- Exercise:
Please pick out every line in the entries below that contains the word "Galium" and copy each of those lines.

**** Data for this exercise

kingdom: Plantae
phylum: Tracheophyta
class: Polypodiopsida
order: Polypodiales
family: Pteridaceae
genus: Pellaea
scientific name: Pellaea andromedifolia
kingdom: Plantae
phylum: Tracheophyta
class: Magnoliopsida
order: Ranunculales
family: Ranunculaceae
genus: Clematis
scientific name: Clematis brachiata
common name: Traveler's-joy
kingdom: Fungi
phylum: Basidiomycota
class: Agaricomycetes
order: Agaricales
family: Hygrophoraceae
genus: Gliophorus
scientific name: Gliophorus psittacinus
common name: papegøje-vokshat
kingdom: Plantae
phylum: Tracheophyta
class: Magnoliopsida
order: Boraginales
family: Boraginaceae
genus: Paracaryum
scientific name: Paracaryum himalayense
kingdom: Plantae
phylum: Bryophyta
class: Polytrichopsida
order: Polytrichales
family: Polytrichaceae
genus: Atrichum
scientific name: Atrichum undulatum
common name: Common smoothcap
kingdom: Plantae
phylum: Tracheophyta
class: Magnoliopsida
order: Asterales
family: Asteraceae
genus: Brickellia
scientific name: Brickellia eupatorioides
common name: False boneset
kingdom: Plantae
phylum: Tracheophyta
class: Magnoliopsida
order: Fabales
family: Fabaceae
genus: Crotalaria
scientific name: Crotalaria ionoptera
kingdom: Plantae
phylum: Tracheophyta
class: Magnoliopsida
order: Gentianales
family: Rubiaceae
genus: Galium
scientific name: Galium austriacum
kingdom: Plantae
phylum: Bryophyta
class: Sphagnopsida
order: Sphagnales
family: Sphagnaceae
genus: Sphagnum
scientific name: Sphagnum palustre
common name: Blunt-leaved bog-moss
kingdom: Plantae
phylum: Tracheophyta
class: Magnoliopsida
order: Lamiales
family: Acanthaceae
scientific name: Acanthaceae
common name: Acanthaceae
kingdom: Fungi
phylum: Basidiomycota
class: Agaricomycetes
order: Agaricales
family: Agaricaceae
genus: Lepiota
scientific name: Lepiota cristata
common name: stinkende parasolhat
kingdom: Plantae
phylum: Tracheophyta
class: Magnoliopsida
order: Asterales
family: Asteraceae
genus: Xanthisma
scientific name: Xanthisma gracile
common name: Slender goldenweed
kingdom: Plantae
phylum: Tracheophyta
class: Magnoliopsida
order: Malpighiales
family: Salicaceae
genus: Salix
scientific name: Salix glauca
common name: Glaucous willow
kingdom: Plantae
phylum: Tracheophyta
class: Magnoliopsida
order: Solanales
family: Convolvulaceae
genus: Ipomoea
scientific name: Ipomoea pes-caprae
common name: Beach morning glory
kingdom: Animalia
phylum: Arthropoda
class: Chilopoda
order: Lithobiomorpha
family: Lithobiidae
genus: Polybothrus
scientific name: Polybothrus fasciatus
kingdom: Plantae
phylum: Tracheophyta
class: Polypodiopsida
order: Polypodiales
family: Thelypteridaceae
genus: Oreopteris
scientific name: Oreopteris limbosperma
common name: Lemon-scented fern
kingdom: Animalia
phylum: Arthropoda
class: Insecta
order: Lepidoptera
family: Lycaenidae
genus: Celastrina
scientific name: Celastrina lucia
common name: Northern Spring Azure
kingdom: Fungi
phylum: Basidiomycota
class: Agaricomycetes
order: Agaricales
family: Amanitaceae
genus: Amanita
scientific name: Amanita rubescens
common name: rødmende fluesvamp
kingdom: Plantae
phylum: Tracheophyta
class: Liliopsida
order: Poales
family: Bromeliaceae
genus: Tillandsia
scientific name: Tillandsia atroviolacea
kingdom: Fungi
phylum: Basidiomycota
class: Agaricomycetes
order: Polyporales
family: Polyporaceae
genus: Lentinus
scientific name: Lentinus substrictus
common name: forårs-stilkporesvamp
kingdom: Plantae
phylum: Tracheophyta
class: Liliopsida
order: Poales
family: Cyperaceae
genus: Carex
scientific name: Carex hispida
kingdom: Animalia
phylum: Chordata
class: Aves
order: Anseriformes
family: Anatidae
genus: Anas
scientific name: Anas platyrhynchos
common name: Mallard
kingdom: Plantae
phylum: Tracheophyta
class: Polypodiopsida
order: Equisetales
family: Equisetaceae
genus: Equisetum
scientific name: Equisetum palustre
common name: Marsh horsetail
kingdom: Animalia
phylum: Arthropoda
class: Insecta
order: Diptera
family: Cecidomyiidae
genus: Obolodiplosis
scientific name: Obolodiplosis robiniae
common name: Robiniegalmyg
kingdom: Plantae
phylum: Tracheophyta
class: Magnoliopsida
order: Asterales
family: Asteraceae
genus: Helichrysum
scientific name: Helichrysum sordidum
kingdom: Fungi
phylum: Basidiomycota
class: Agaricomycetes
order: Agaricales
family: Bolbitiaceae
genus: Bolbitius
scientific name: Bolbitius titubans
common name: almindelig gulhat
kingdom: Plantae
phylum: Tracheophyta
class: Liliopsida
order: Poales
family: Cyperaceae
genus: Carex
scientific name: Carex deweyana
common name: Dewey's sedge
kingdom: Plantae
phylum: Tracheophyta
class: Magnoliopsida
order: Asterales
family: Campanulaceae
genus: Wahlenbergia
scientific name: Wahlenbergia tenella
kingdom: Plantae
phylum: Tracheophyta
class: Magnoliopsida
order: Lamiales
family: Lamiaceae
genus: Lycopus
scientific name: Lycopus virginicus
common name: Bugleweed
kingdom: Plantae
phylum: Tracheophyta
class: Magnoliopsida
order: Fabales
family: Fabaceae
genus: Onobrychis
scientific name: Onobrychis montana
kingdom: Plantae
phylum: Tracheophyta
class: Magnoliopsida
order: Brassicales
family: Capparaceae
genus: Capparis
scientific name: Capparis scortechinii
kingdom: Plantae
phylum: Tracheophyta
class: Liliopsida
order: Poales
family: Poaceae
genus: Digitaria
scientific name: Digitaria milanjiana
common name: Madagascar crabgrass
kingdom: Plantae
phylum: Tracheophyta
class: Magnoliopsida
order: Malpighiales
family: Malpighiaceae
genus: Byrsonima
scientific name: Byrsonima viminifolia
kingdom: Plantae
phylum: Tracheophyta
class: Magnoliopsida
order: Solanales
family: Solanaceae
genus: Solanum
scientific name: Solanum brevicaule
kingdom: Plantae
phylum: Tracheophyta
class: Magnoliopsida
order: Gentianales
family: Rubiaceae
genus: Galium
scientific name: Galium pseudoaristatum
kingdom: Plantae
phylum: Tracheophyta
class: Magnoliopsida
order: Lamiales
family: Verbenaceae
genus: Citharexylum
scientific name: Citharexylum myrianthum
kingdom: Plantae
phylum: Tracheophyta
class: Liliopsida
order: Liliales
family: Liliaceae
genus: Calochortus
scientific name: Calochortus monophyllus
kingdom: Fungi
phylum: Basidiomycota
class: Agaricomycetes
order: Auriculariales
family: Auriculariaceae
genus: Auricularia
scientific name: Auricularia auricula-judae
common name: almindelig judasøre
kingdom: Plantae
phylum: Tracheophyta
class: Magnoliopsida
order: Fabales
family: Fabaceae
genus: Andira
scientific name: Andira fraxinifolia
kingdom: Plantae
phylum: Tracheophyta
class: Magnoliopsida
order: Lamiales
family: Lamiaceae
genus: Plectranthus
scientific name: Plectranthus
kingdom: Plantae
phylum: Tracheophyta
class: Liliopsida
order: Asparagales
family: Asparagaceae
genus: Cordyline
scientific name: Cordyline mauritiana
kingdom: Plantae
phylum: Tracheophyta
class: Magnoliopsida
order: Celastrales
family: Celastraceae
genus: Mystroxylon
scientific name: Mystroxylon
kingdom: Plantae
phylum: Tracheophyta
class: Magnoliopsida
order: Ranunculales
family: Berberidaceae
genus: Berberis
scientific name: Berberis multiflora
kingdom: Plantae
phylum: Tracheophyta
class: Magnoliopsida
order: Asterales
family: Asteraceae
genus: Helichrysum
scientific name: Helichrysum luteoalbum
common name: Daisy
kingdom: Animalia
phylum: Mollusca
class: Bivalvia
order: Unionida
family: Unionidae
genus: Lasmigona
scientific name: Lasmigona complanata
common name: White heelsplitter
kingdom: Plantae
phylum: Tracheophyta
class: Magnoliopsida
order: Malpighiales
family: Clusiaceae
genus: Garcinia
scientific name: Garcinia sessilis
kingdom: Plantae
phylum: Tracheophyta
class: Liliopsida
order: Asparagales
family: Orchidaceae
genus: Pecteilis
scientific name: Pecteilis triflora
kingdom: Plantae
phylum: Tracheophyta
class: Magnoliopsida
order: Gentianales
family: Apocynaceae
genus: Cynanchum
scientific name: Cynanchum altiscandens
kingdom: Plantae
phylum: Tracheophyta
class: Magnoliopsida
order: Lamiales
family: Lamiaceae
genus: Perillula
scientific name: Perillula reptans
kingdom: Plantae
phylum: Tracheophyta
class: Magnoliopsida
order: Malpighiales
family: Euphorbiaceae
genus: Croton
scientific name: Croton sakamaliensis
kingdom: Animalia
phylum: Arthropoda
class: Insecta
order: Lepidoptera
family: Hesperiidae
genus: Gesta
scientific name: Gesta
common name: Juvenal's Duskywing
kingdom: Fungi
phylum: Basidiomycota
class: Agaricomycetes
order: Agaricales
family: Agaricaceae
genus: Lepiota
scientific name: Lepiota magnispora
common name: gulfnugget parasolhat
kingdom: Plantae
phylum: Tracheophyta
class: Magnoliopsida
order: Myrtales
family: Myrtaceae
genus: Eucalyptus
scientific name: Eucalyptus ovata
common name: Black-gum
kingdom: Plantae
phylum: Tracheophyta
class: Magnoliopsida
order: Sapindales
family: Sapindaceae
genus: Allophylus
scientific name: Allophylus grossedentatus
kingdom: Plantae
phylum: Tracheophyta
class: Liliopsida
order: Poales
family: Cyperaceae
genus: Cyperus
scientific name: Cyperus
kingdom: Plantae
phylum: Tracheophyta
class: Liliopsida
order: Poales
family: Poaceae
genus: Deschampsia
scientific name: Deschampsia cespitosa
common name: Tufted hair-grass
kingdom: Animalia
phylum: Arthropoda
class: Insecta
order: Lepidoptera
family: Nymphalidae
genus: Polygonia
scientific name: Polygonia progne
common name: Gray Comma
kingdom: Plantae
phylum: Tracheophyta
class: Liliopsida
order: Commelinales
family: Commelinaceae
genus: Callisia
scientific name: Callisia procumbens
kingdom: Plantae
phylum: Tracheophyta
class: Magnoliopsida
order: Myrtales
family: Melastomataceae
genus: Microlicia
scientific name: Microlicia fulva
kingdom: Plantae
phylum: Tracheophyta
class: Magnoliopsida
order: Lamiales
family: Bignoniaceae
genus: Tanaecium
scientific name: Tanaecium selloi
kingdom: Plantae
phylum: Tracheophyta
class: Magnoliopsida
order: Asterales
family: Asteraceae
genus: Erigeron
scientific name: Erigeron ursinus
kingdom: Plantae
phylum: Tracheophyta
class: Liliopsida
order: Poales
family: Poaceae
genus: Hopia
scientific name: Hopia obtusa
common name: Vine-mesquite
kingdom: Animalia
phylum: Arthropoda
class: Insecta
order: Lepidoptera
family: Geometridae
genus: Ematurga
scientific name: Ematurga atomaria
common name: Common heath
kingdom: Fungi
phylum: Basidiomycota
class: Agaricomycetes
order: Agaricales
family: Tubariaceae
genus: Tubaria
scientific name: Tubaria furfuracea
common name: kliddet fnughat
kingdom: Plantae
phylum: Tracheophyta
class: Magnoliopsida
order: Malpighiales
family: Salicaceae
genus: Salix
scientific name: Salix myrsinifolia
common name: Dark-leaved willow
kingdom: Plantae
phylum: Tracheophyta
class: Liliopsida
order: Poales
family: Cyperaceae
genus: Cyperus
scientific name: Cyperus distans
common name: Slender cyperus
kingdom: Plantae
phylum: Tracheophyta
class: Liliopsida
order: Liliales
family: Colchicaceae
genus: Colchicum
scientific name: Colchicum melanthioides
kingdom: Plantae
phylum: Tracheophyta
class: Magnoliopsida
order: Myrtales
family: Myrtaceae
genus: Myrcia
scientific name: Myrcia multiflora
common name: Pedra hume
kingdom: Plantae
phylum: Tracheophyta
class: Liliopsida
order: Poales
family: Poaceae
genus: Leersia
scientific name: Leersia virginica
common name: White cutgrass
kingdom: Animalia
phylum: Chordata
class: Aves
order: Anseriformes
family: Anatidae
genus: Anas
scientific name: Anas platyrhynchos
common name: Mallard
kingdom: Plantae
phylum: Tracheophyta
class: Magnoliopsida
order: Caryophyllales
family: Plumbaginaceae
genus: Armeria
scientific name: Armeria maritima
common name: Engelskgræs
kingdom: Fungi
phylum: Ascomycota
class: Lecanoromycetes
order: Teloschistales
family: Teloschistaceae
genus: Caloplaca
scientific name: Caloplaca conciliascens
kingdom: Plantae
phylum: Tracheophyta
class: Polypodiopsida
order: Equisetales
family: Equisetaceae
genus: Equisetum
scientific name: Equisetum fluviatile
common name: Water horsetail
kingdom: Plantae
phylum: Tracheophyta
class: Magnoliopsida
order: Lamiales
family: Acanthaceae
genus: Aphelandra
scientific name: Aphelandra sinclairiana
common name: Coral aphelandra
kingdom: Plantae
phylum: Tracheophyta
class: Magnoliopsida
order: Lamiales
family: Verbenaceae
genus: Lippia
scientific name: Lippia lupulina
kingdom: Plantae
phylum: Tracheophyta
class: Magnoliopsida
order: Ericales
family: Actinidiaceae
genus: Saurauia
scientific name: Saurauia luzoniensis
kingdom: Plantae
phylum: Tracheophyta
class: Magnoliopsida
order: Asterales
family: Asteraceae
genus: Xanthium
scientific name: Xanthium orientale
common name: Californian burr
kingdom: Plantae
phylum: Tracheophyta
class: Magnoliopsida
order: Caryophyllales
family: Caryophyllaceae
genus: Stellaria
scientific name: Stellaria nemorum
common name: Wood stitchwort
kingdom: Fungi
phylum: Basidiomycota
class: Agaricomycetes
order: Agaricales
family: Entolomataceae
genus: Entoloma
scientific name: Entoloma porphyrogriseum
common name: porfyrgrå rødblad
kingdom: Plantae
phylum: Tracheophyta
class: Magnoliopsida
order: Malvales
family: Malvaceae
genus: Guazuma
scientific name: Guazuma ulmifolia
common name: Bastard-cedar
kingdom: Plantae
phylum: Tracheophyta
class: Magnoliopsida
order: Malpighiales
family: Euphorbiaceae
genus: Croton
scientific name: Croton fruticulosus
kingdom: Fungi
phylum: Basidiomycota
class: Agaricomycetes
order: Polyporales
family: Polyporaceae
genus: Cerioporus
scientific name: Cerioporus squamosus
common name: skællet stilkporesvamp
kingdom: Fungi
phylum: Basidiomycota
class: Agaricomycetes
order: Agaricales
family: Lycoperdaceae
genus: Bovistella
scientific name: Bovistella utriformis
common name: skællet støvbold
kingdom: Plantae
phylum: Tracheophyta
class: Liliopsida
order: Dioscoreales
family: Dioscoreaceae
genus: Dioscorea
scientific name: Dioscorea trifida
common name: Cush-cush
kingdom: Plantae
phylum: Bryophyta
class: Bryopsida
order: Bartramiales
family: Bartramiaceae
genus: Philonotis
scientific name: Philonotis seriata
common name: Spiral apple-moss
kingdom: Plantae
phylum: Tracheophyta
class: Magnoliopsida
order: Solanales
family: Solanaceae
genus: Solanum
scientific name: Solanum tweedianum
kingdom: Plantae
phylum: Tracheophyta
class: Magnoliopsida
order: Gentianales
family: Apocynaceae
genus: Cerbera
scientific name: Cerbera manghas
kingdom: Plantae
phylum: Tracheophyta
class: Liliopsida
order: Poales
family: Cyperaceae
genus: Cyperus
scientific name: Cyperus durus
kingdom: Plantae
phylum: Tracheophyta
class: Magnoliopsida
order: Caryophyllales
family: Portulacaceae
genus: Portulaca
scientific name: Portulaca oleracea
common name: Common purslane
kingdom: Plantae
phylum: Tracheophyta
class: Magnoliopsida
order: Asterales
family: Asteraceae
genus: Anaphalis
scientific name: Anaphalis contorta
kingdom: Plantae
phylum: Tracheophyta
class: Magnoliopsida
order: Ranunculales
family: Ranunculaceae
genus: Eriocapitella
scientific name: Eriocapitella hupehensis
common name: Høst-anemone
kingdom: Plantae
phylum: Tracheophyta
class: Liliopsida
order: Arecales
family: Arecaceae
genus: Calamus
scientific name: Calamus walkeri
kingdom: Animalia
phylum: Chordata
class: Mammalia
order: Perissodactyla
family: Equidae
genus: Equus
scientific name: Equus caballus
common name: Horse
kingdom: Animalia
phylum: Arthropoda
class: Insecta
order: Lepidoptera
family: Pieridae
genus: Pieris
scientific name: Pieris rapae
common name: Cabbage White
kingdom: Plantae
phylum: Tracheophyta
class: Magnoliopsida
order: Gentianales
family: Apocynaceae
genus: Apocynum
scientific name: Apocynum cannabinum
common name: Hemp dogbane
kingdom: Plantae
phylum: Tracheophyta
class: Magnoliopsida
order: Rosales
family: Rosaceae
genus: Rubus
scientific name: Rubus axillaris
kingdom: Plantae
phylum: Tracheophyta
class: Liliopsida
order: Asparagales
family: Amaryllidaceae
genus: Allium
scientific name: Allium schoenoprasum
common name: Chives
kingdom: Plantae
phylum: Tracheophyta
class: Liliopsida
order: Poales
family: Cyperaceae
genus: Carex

********

- Expected answer:
genus: Galium
scientific name: Galium austriacum
genus: Galium
scientific name: Galium pseudoaristatum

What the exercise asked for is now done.